If you want a plain-English explanation of how referral-only brokerages typically handle MLS, dues, and referral payments, the Direct Connect Brokerage frequently asked questions page is a helpful baseline, especially if you're comparing referral-only setups.

Florida nonresident license step list for referral agents (application and maintenance)

This section is designed to be saved, printed, or dropped into your notes app.

First, here's a quick "which path am I on" table to keep you from doing extra steps.

Your situation Most likely path What you're trying to avoid
Licensed out of state, not a Florida resident Mutual recognition (if eligible) Taking full Florida pre-licensing again
Already licensed in Florida, moving out of state Keep license active, update records Going inactive and losing referral eligibility
Want referral-only income, no transactions Stay active under a Florida broker Unlicensed referral activity or side payments

Step list A: New nonresident applying to Florida (common mutual recognition flow)

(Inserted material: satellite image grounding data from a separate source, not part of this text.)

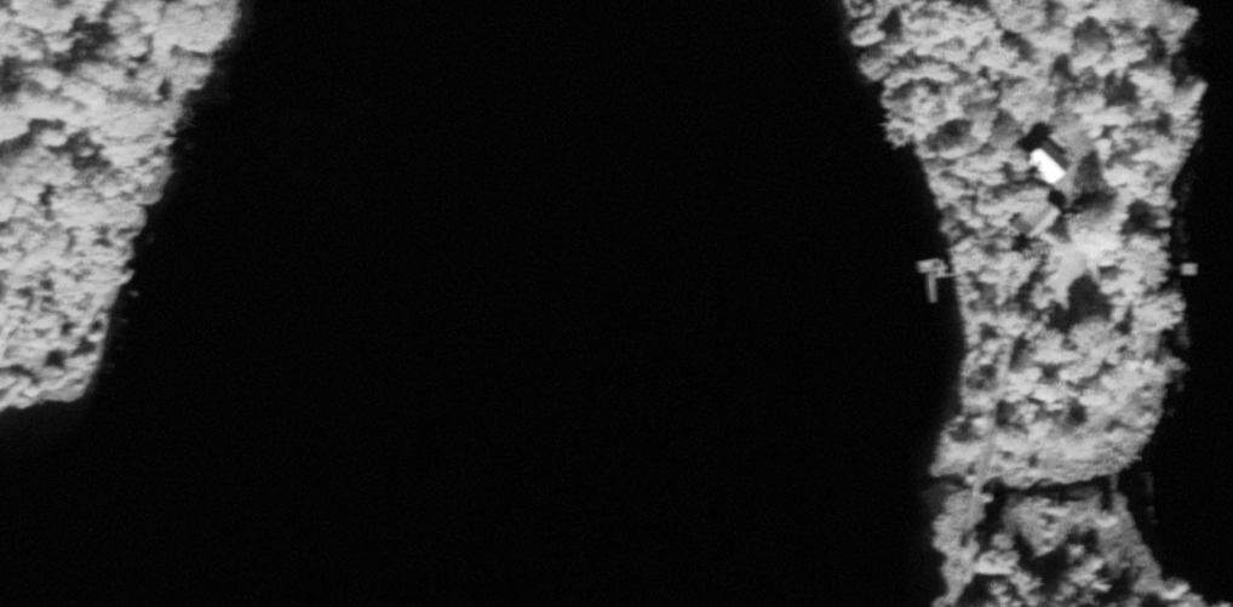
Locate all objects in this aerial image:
road: (1060, 56)
building: (1046, 217)
road: (1008, 369)
road: (978, 487)
road: (970, 550)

  1. Confirm you qualify as a nonresident and that you're not considered a Florida resident for licensing purposes.
  2. Check mutual recognition eligibility based on your current state license and whether it's active and in good standing.
  3. Schedule the Florida law exam required for mutual recognition applicants (Florida-specific content).
  4. Complete fingerprinting and a background check using the state-required process so DBPR can match your results to your application.
  5. Gather supporting documents , which typically include proof of your out-of-state license status and any required affidavits or disclosures.
  6. Submit your application to DBPR with fees and supporting items, then track status in your online account.
  7. Wait for DBPR approval , then confirm the license status is issued (not just "filed").
  8. Activate your license with a Florida broker before doing any referral activity that requires an active license.
  9. Set up your compliance routine (referral agreement template, record storage, and a simple tracking system for prospects).

Gotcha: "Issued" isn't the same as "active." For referral income, you typically need an active license under a broker before you operate.

Step list B: Keeping your Florida license active when you only want referrals

  1. Renew on time, every cycle , even if you had zero transactions. Put renewal reminders on two calendars.
  2. Complete required education early , especially if you're in a first renewal period or if Florida updates requirements mid-year.
  3. Update your mailing address and email promptly so you don't miss DBPR notices or renewal prompts.
  4. Stay sponsored by a Florida broker at all times if your business model depends on paid referrals. If you change brokerages, complete the broker transfer steps right away.
  5. Use brokerage-to-brokerage referral agreements whenever possible, and keep copies of everything (agreement, closing proof, payment record).
  6. Document your role in writing so the client and the receiving agent understand you're not providing representation or transaction management.
  7. Keep a clean audit trail for at least a few years (many agents store PDFs by client name and closing date). If a question comes up later, you'll be glad you did.

Step list C: If you used to live in Florida and moved away

  1. Update DBPR with your new address soon after your move.
  2. Confirm your nonresident status and file any required paperwork connected to being a nonresident licensee.
  3. Re-check your brokerage relationship to confirm they'll continue to hold your license under a referral-only model.
  4. Re-check your marketing so it doesn't suggest you're a local, full-service agent in Florida if you're not.

Conclusion

A referral-only business can be low stress, but only if your Florida nonresident license stays active and your work stays inside the referral lane. Keep your broker relationship current, document every referral, and renew early so you don't scramble at the deadline.

This post is practical guidance, not legal advice. Confirm details with DBPR and your brokerage counsel before you file applications or change your licensing status. If you build your process once and stick to it, referral income can stay steady even when your life is based somewhere else.